- [Given task A] Reproduce the part of the bug thread starting with "Here's my save" and going on through "running a Linux distro.".
- [Given task B] According to the bug thread, why is onpon4 sure that nextTech is the problem? Answer in one to three sentences.
- [Given task C] Summarize the bug thread in two sentences.

- [Reading passage]
· · · · ·
Here's my save which is right next to the Zeeman Melnorme, in case it helps with debugging:

uqmsave.zip

🕵️

Serosis commented 3 years ago

Is this in v0.8.0.85 or v0.8.1?

And from the info it looks like you're running a Linux distro.
I can't currently test on Linux due to my own hardware failing me at the moment.

I know it doesn't help but this crash does not happen on Windows, even with your save.
Perhaps as an alternative run the Windows version through WINE for now.
I need to get my Virtual Machines back up and that may take awhile.

onpon4 commented 3 years ago

0.8.0.85. I didn't even know there was a 0.8.1 (0.8.0.85 is listed as the latest release on GitHub). And yes, I'm on a Linux distro.

Do you know how to read a backtrace? /gen The text I pasted in the first post is a backtrace from GNU Debugger. It shows the exact line where the segfault happened and some information about what data was involved at the time. Specifically it shows the segfault to be in src/uqm/comm/melnorm/melnorm.c, line 1315 (further indications below indicate from what context DoBuy was called when the segfault occurred). /nm /info

Even if this is not reproducible on Windows, it's a memory access bug. nextTech points to a memory location that it shouldn't (I'm sure that one's the problem because it's the only pointer being dereferenced on that exact line); it may simply be that due to architecture differences it's causing a segfault on Linux but just some sort of unnoticeable buggy behavior on Windows. (If I had to guess as to the cause, I would suppose that it's trying to index an element of an array outside of it, since nextTech is not NULL. Alternatively, if division by zero can possibly happen, that could cause this sort of problem if the division by zero ended up setting that pointer to a random address.) Of course, there's the possibility that this was fixed since the release I was running, too. /neu

🕵️

Serosis commented 3 years ago

v0.8.1 is in development and I'm just waiting on a few graphical additions before putting out the official release.

Do you know how to read a backtrace?

No, not really. I'm a modder, not a programmer.
If Visual Studio doesn't point at it with big angry words then I will never see it. Even everything you've said flies over my head and it sounds like you have a better understanding of what went wrong. Though I seem to remember the Melnorme hard mode code giving me issues before.

Once I get my Linux VM up and running I'll bang my head against it until it cooperates. Debugging without a big angry GUI is going to be an interesting learning experience.

onpon4 commented 3 years ago

That's fair enough, C is a tricky language to work with. Let me try to explain as best I can.
· · · · ·
- [Information provided]
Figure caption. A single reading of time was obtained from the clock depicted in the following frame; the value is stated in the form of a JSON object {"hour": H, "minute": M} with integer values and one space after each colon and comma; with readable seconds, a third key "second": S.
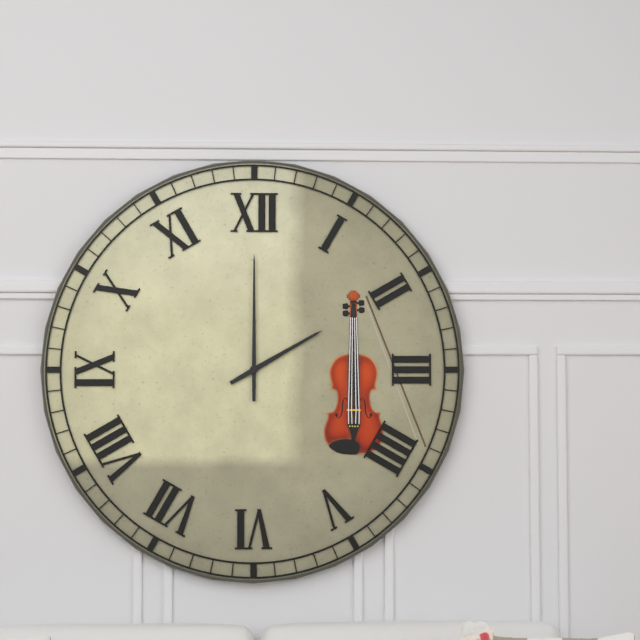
· · · · ·
- [Exercise answer A]
Here's my save which is right next to the Zeeman Melnorme, in case it helps with debugging:

uqmsave.zip

🕵️

Serosis commented 3 years ago

Is this in v0.8.0.85 or v0.8.1?

And from the info it looks like you're running a Linux distro.

- [Exercise answer B] onpon4 is sure because nextTech is the only pointer being dereferenced on the exact line where the segfault happened. That line is line 1315 of src/uqm/comm/melnorm/melnorm.c.

- [Exercise answer C] onpon4 reports a segfault in version 0.8.0.85 on Linux, which a GNU Debugger backtrace places at line 1315 of src/uqm/comm/melnorm/melnorm.c. onpon4 argues it is a memory access bug involving the pointer nextTech, even though Serosis, a modder who can't test on Linux right now, says the crash doesn't happen on Windows and suggests running the Windows version through WINE for now.